What is content marketing? To put it in my own words; Content Marketing is all about creating an effective brand story. It attracts the target audience using a pull strategy. This strategy is utilized through owned media outlets such as a YouTube channel, E-books, social media accounts and many others. Content marketing is a combination of three important characteristics: (1) promotion without selling, (2) connecting with the audience and (3) consistency.
1) Promotion without Selling
This is where content marketing distinguishes itself from advertising: it promotes content without selling it. Content marketing presents the audience with content as a way to convey information, tell a story or provide a resource, all while nurturing the brand story. Advertising must provide payment to rent or occupy media space in order to convey the brand message.
For example: Coca-Cola sponsored American Idol for many years. The staple of their sponsorship was having Coca-Cola cups prominently featured in each camera shot of the celebrity judge panel. At first it might appear that the judge’s cups are content marketing, after all no sale is being requested. In reality it’s not content marketing, it is product placement, a form of advertising. Since Coca-Cola did not own the network they had to pay for their products to be displayed, thus excluding it from being content marketing.
Now for a stellar content marketing example: In 2014 Doritos decided to send fans to the Super Bowl with just one stipulation: they all had to wear orange shirts. The result was a strategic placing of seats that resembled a giant orange Dorito in the stands. (Check out the story Here) Not only did the story generate a ton of free publicity through television and news site visibility, pictures of the giant Dorito were shared all across social media for weeks on end. Doritos managed to create highly effective content without advertising the sale of any products. In addition they generated free brand awareness by connecting with the audience who then provided free brand promotion by generously spreading the Doritos brand message on social media.
2) Connecting with the Audience
This is probably the most important characteristic of content marketing. Connecting with the audience requires the marketer to focus on the aspects of the brand message that will resonate with people and associate positiveexperiences with the brand. In the example of Doritos sending fans to the 2014 Super Bowl it was as simple as providing sports enthusiasts with a fun, memorable and free event. Listening to the audience is also important. The marketer needs to discover what’s important to the audience rather than the brand. That information can then be used to make their brand message unique to the audience.
Chris Boyles at Digiday says to “think in terms of earned, not paid”. I think this quote put things into great perspective for two reasons: (1) earning the audience’s loyalty is worth much more than paying for it because they have independently made the choice to associate with the brand (2) reducing spending on marketing/advertising is always preferable, especially if it can lead to higher earnings through content marketing.
One of the biggest mistakes that brands and agencies make in content marketing is to be inconsistent.
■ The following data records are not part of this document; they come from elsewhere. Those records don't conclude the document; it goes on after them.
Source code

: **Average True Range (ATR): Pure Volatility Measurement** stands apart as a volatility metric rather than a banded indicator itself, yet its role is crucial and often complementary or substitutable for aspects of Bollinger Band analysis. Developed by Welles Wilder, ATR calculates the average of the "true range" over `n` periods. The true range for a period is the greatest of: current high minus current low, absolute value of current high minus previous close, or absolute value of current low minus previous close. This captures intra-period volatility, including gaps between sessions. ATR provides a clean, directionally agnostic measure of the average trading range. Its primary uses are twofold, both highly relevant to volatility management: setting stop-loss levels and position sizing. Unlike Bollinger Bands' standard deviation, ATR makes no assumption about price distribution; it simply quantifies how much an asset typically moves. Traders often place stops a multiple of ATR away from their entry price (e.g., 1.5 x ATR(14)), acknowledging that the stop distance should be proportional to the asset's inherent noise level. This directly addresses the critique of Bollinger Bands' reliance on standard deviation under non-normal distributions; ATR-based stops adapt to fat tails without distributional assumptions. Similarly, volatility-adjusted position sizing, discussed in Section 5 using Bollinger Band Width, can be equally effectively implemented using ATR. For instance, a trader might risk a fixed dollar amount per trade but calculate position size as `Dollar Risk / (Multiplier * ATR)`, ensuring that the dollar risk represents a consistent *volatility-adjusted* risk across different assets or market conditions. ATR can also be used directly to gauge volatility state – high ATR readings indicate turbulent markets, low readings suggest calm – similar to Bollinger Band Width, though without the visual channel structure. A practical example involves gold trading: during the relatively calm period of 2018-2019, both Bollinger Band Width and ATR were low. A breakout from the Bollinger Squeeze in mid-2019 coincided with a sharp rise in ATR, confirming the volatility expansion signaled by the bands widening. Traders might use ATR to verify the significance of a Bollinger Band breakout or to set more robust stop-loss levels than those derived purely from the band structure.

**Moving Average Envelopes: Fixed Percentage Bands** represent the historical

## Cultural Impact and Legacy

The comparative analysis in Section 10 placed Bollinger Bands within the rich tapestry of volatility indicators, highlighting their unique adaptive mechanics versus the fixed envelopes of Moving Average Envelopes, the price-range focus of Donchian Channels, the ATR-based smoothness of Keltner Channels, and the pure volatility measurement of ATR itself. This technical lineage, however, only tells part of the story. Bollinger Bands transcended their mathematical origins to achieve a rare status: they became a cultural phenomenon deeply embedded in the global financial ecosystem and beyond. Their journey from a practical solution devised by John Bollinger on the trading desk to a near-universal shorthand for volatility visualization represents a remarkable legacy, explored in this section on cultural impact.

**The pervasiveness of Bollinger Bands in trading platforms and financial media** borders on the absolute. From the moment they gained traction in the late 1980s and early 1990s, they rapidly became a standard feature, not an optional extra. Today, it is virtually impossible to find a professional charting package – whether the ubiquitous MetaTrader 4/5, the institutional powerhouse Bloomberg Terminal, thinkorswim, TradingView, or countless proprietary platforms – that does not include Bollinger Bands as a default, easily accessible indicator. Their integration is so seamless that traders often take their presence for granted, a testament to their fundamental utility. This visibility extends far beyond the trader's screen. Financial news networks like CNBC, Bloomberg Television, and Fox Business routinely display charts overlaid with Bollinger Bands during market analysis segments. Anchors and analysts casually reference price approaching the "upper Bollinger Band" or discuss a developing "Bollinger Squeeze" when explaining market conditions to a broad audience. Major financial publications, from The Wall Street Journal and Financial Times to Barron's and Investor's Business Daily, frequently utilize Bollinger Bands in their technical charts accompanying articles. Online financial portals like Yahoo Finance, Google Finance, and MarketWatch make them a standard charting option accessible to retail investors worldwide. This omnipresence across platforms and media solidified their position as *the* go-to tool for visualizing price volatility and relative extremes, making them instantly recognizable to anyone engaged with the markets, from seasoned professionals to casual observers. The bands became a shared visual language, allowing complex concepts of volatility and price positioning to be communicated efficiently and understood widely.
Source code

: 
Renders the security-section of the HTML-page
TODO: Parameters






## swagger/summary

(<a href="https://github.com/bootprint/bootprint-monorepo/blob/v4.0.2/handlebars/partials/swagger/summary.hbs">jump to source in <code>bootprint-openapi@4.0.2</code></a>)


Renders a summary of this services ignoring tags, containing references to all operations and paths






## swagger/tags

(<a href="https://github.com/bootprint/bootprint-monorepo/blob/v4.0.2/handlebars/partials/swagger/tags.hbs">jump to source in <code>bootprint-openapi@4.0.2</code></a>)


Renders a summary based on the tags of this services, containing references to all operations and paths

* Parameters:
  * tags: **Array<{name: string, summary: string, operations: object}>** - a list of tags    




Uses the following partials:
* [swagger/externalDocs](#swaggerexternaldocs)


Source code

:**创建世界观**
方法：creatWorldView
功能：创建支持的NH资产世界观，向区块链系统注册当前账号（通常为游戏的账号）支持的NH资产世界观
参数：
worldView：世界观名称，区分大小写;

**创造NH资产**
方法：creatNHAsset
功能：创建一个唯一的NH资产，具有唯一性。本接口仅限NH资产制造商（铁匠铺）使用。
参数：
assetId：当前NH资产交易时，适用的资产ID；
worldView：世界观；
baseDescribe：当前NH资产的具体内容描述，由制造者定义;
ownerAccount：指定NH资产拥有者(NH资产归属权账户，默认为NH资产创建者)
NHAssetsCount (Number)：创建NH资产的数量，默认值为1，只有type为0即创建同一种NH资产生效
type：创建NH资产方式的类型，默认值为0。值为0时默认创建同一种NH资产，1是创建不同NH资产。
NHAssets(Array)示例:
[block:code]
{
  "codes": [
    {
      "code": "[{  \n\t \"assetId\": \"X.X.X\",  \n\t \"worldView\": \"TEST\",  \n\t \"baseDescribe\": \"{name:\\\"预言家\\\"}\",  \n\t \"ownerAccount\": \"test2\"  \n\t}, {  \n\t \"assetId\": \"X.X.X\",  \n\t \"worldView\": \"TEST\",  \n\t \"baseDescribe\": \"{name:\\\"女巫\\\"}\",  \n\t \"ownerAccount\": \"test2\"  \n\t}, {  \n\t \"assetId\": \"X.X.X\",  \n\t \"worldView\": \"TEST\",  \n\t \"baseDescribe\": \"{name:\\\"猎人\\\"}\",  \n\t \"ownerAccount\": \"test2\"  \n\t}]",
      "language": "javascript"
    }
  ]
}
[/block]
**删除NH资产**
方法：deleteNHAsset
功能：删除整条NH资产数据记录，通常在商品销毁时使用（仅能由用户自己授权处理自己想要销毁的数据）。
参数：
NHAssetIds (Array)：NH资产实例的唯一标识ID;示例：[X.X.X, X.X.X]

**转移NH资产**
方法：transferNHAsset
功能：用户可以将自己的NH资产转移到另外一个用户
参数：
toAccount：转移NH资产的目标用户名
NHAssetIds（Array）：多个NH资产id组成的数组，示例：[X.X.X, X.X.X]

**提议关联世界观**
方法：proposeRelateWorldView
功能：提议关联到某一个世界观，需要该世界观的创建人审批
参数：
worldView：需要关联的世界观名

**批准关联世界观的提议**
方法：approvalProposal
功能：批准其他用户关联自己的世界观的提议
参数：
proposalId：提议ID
Usually failure results from trying to customize too many brand messages for too many different audiences. Ultimately the result is a mish-mash of conflicting brand messages that confuse and alienate audiences. Consistency helps establish a series of brand messages that mesh seamlessly into a unified brand story. Google is a perfect example of consistency:
There are a multitude of Google brand messages to choose from: Inspirational videos that demonstrate the Google spoon helping people with tremors eat, stories of Google technology enhancing education in third-world countries and even Google employees demonstrating their exceptional company culture. All of these messages incorporate Google technology and ideas with different brand messages, but all of them tie into the Google brand story of connecting people.
Consistency is about creating trust between a brand and their audience. Brands build trust with their audience by providing quality and establishing a track record. A series of unified brand messages that repeatedly support the same brand story over time will be recognized and appreciated for its consistency.
More than just a Social Media Tool
A common misconception about content marketing is that it’s only used in social media. Social media definitely represents one of the most valuable channels for content marketing, but it’s far from being the only option. Infographics, television, radio, webinars, podcasts and many other resources can be used just as effectively in content marketing. Any brand with a message to share can use content marketing to inform, entertain and educate their target audience.
As the Content Marketing Institute puts it:
“Content marketing is a strategic marketing approach focused on creating and distributing valuable, relevant, and consistent content to attract and retain a clearly-defined audience — and, ultimately, to drive profitable customer action.”